Date
Saturday 23 September 2023
16:00 to 17:00
Location
South Asia

Welcoming library members to our monthly book club to meet and talk virtually with our renowned Author Romesh Gunesekera. We will discuss his books in our Physical libraries and in our Digital Library, share stories, and connect with people across cultures and different backgrounds. The book club is free and open to all members of 18 years and above.

Romesh Gunesekera is a Sri Lankan-born British author, internationally acclaimed for fiction that explores key themes of our times – political, ecological, economic - through novels and stories of wide appeal. His first book, Monkfish Moon, a collection of short stories reflecting the ethnic and political tensions that have threatened Sri Lanka since independence in 1948, was published in 1992, and was shortlisted for several prizes and became a New York Times Notable Book of the Year. His novel Reef was shortlisted for the Booker Prize in 1994, a rare distinction for a first novel at the time.

Romesh travels widely for festivals and to inspire new writers has run writing workshops around the world, which have featured in the top ten lists of the UK Sunday Times and the Telegraph. He has been a judge for a number of prestigious literary prizes and awards, such as the Caine Prize for African Writing, the Granta 2013 list of the Best of Young British Novelists, the Sunday Times/Audible short story prize. He was chair of the Commonwealth Short Story Prize in 2015, and Sri Lanka’s Gratiaen Prize 2023. In 2024 he will be judging the International Booker Prize. He is an elected Fellow of the Royal Society of Literature and has received a National Honour in Sri Lanka in 2005. Romesh Gunesekera grew up in Sri Lanka, and the Philippines, and moved to England in 1971. He currently lives in London.
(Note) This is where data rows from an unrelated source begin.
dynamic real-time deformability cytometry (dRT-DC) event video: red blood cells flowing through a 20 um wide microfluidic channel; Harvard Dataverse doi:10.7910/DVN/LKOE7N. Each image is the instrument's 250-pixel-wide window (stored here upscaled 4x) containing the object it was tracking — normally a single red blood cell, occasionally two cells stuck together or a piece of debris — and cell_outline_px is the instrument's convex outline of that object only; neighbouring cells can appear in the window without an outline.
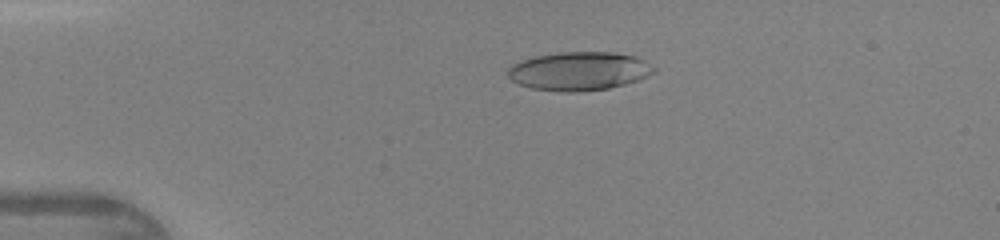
{"species": "human", "species_latin": "Homo sapiens", "temperature_condition": "warm", "stored_images_in_passage": 46, "camera_frame_rate_fps": 3000, "um_per_image_px": 0.085, "donor": {"sex": "female"}, "frame": {"image": 1, "passage_image": 10, "time_ms": 3.0, "image_size_px": [1000, 240], "cell_outline_px": [[656, 72], [640, 80], [608, 88], [580, 92], [564, 92], [532, 88], [520, 84], [512, 80], [508, 76], [508, 68], [512, 64], [536, 56], [560, 52], [612, 52], [636, 56], [644, 60], [656, 68]], "centroid_in_image_um": [49.26, 6.04], "position_along_channel_um": 35.7, "area_um2": 32.83}}
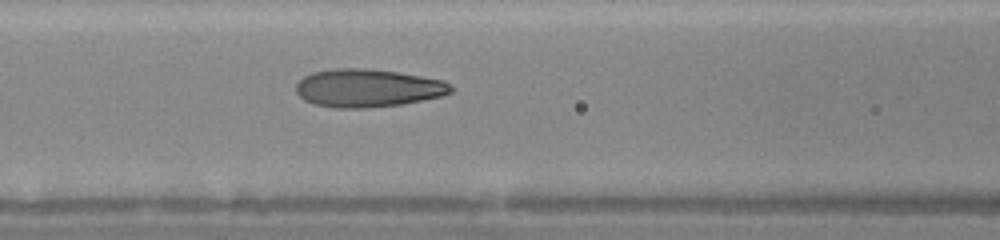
{"frame": {"image": 2, "passage_image": 20, "time_ms": 6.333, "image_size_px": [1000, 240], "cell_outline_px": [[452, 92], [444, 96], [400, 104], [364, 108], [332, 108], [312, 104], [304, 100], [296, 92], [296, 84], [304, 76], [312, 72], [336, 68], [364, 68], [396, 72], [444, 80], [452, 88]], "centroid_in_image_um": [31.23, 7.49], "position_along_channel_um": 135.4, "area_um2": 34.33}}
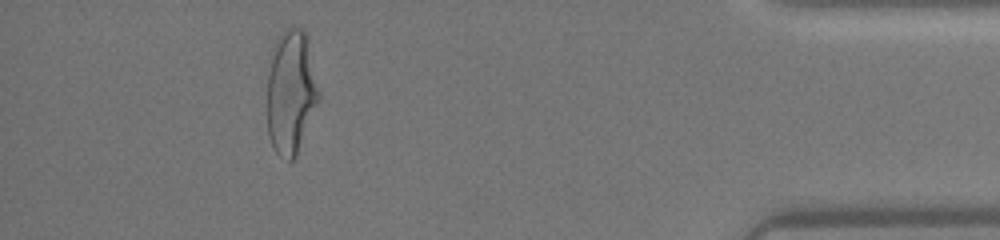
{"frame": {"image": 3, "passage_image": 42, "time_ms": 13.667, "image_size_px": [1000, 240], "cell_outline_px": [[320, 100], [296, 156], [292, 160], [288, 160], [280, 156], [276, 152], [268, 136], [268, 76], [272, 48], [280, 36], [288, 28], [300, 28], [304, 32], [320, 92]], "centroid_in_image_um": [24.73, 7.89], "position_along_channel_um": 410.5, "area_um2": 36.76}, "authors_computed_cell_mechanics": {"area_um2": 33.8708, "velocity_mm_per_s": 4.3943, "shape_relaxation_time_tau1_ms": 3.948, "shape_relaxation_time_tau2_ms": 0.9018, "deformation_change_tau1": 0.2142, "deformation_change_tau2": 0.0865}}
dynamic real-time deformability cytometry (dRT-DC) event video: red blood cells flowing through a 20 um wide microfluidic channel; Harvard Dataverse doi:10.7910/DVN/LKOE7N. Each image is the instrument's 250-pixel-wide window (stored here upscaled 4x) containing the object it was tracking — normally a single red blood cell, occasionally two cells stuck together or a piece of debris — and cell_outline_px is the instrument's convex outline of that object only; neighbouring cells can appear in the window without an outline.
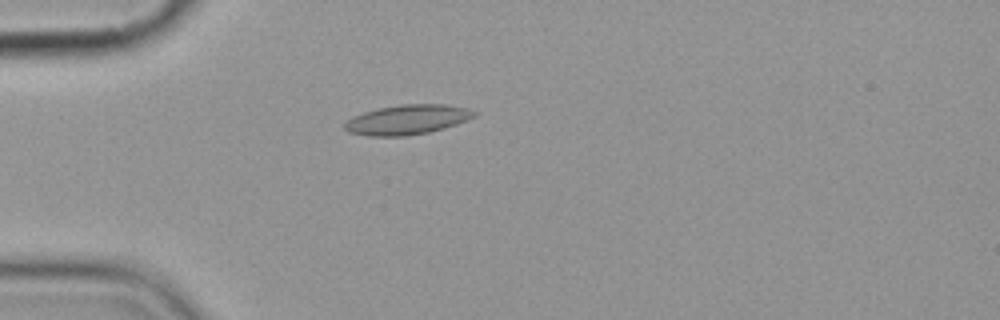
{"species": "common noctule bat (a hibernating species)", "species_latin": "Nyctalus noctula", "temperature_condition": "cold", "stored_images_in_passage": 1, "camera_frame_rate_fps": 3000, "um_per_image_px": 0.085, "animal": {"sex": "female", "body_mass_g": 19.9}, "frame": {"image": 1, "passage_image": 1, "time_ms": 0.0, "image_size_px": [1000, 320], "cell_outline_px": [[476, 116], [456, 124], [444, 128], [428, 132], [404, 136], [368, 136], [348, 132], [344, 128], [344, 124], [352, 116], [376, 108], [400, 104], [444, 104], [468, 108], [476, 112]], "centroid_in_image_um": [34.6, 10.16], "position_along_channel_um": 50.4, "area_um2": 22.48}}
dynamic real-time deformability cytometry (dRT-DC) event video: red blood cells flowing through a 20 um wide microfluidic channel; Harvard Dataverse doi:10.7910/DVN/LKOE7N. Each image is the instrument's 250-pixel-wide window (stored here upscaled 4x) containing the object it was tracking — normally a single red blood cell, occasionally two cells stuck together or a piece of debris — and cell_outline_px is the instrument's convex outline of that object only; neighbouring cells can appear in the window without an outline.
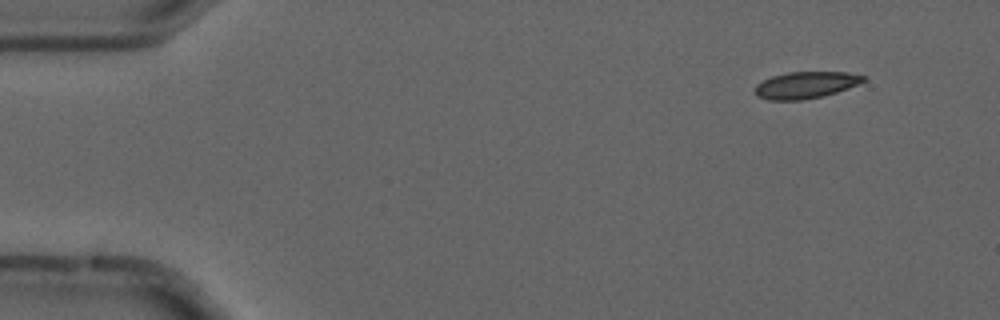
{"species": "common noctule bat (a hibernating species)", "species_latin": "Nyctalus noctula", "temperature_condition": "cold", "stored_images_in_passage": 55, "camera_frame_rate_fps": 3000, "um_per_image_px": 0.085, "animal": {"sex": "male", "forearm_length_mm": 52.5}, "frame": {"image": 1, "passage_image": 5, "time_ms": 1.333, "image_size_px": [1000, 320], "cell_outline_px": [[868, 80], [848, 88], [824, 96], [804, 100], [768, 100], [756, 96], [752, 88], [756, 84], [772, 76], [788, 72], [848, 72], [868, 76]], "centroid_in_image_um": [68.49, 7.23], "position_along_channel_um": 16.5, "area_um2": 17.22}}
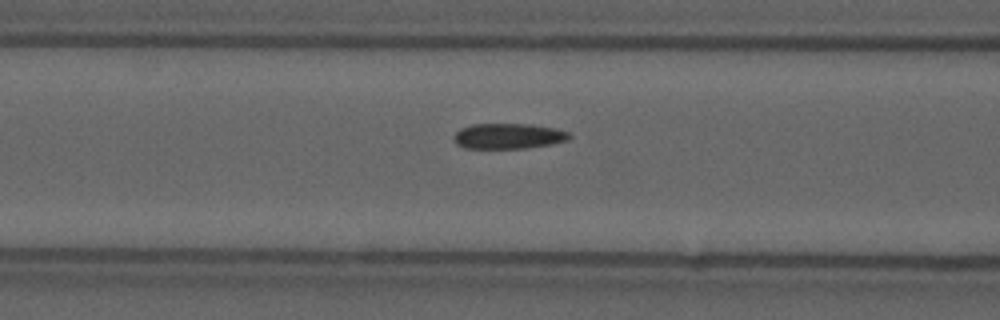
{"frame": {"image": 2, "passage_image": 22, "time_ms": 7.0, "image_size_px": [1000, 320], "cell_outline_px": [[572, 136], [568, 140], [552, 144], [528, 148], [464, 148], [456, 144], [452, 140], [452, 136], [460, 128], [472, 124], [528, 124], [556, 128], [568, 132]], "centroid_in_image_um": [43.19, 11.57], "position_along_channel_um": 123.4, "area_um2": 17.34}}
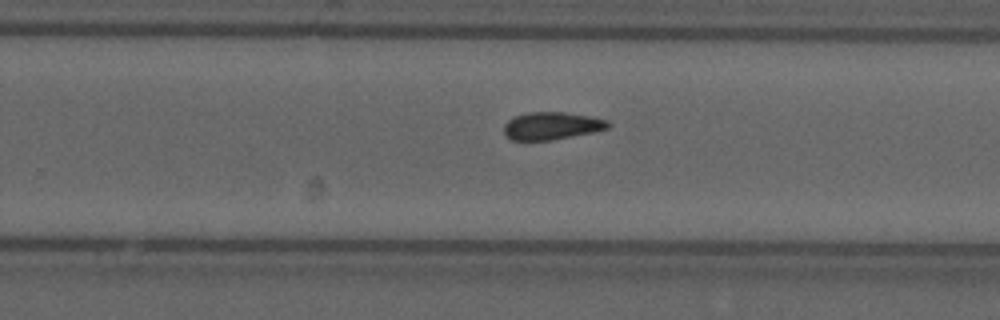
{"frame": {"image": 3, "passage_image": 35, "time_ms": 11.333, "image_size_px": [1000, 320], "cell_outline_px": [[608, 128], [592, 132], [552, 140], [512, 140], [504, 132], [504, 124], [512, 116], [528, 112], [564, 112], [588, 116], [608, 120]], "centroid_in_image_um": [46.85, 10.69], "position_along_channel_um": 283.0, "area_um2": 16.59}}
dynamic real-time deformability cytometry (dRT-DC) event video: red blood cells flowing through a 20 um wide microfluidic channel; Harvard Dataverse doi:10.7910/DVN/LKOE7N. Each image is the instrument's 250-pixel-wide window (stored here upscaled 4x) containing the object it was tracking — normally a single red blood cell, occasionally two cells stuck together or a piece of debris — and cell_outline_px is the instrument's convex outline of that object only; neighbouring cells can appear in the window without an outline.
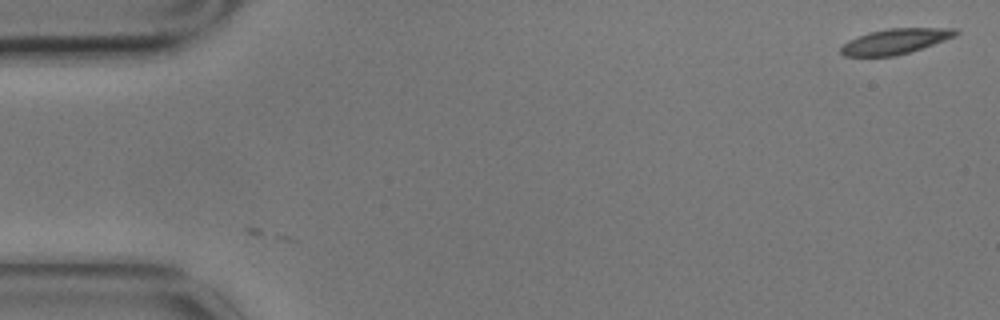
{"species": "common noctule bat (a hibernating species)", "species_latin": "Nyctalus noctula", "temperature_condition": "cold", "stored_images_in_passage": 5, "camera_frame_rate_fps": 3000, "um_per_image_px": 0.085, "animal": {"sex": "male", "body_mass_g": 17.9}, "frame": {"image": 1, "passage_image": 1, "time_ms": 0.0, "image_size_px": [1000, 320], "cell_outline_px": [[960, 32], [956, 36], [896, 56], [844, 56], [840, 52], [840, 48], [848, 40], [868, 32], [888, 28], [956, 28]], "centroid_in_image_um": [76.08, 3.5], "position_along_channel_um": 8.9, "area_um2": 16.82}}
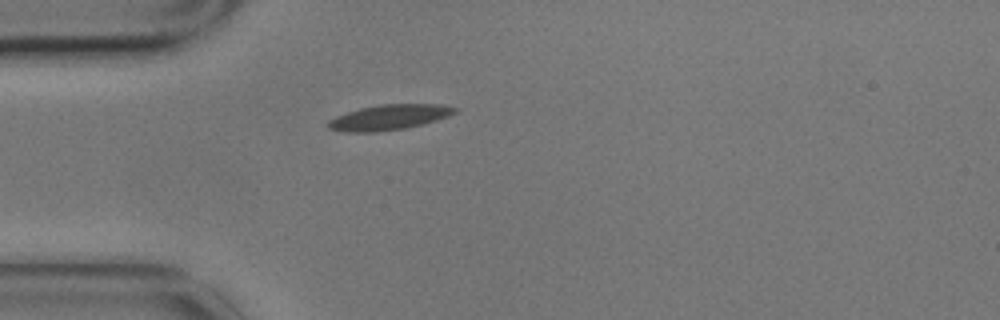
{"frame": {"image": 2, "passage_image": 4, "time_ms": 1.0, "image_size_px": [1000, 320], "cell_outline_px": [[460, 108], [456, 112], [448, 116], [436, 120], [404, 128], [376, 132], [344, 132], [328, 128], [324, 124], [328, 120], [336, 116], [360, 108], [380, 104], [440, 104]], "centroid_in_image_um": [33.04, 9.96], "position_along_channel_um": 52.0, "area_um2": 18.67}}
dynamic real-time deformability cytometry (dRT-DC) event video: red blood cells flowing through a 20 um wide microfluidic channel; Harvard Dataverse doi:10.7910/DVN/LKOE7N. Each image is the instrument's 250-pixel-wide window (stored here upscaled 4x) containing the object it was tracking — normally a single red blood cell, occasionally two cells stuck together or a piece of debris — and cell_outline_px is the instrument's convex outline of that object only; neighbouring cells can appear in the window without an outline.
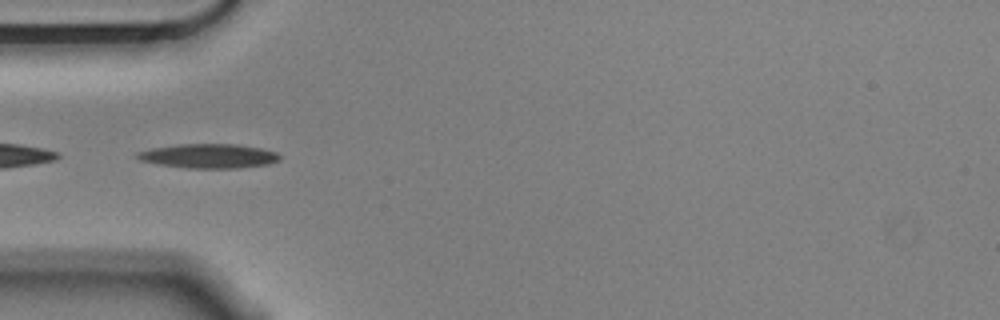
{"species": "Egyptian fruit bat (a non-hibernating species)", "species_latin": "Rousettus aegyptiacus", "temperature_condition": "cold", "stored_images_in_passage": 38, "camera_frame_rate_fps": 3000, "um_per_image_px": 0.085, "animal": {"sex": "male"}, "frame": {"image": 1, "passage_image": 1, "time_ms": 0.0, "image_size_px": [1000, 320], "cell_outline_px": [[280, 160], [268, 164], [236, 168], [188, 168], [156, 164], [140, 160], [132, 156], [136, 152], [152, 148], [176, 144], [236, 144], [260, 148], [276, 152], [280, 156]], "centroid_in_image_um": [17.68, 13.26], "position_along_channel_um": 67.3, "area_um2": 20.29}}
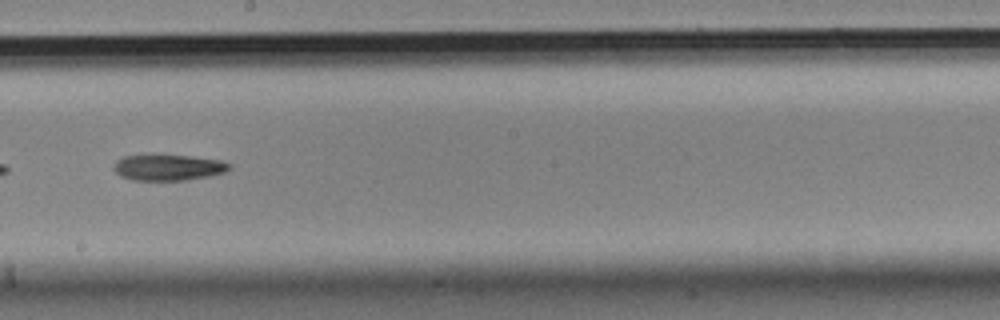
{"frame": {"image": 2, "passage_image": 15, "time_ms": 4.667, "image_size_px": [1000, 320], "cell_outline_px": [[232, 168], [224, 172], [208, 176], [184, 180], [132, 180], [120, 176], [112, 168], [116, 160], [124, 156], [192, 156], [220, 160], [232, 164]], "centroid_in_image_um": [14.31, 14.24], "position_along_channel_um": 233.9, "area_um2": 17.28}}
We have picked four of his stories to talk about:  

1. Reef – the story of Triton’s formative years, when he was a servant boy in a Colombo house where his employer Mister Salgado falls in love with Miss Nili. It is a transformative moment for all three of them. The story is mostly set in the early seventies at the brink of a watershed moment in Sri Lankan history. It also maps the environmental degradation of the coastline (Mister Salgado is a marine biologist) that has subsequently proved to have devastating consequences.

2. Suncatcher — a story of an endangered boyhood friendship between the magnetic but flawed Jay, who has an extraordinary affinity to the natural world, and Kairo who becomes his confused disciple in the turbulent sixties in Ceylon when family tensions test their loyalties.

3. Monkfish Moon — a collection of stories that trace the lives of Sri Lankan characters at home and abroad living through difficult times. Stories that chronicle a time and place that had not been focused on before.

4. The Prisoner of Paradise— a historical novel set in Mauritius in 1820s. It explores the little-known history of political prisoners and criminals sent from Ceylon to Mauritius by the British authorities, and people enslaved from India, before the migrations of indentured labour, to work on the sugar plantations. It is the story of the bond that develops between young Lucy Gladwell from England, living with her guardians, and Don Lambodar, a translator from Ceylon, as they navigate a society deeply hostile to their union.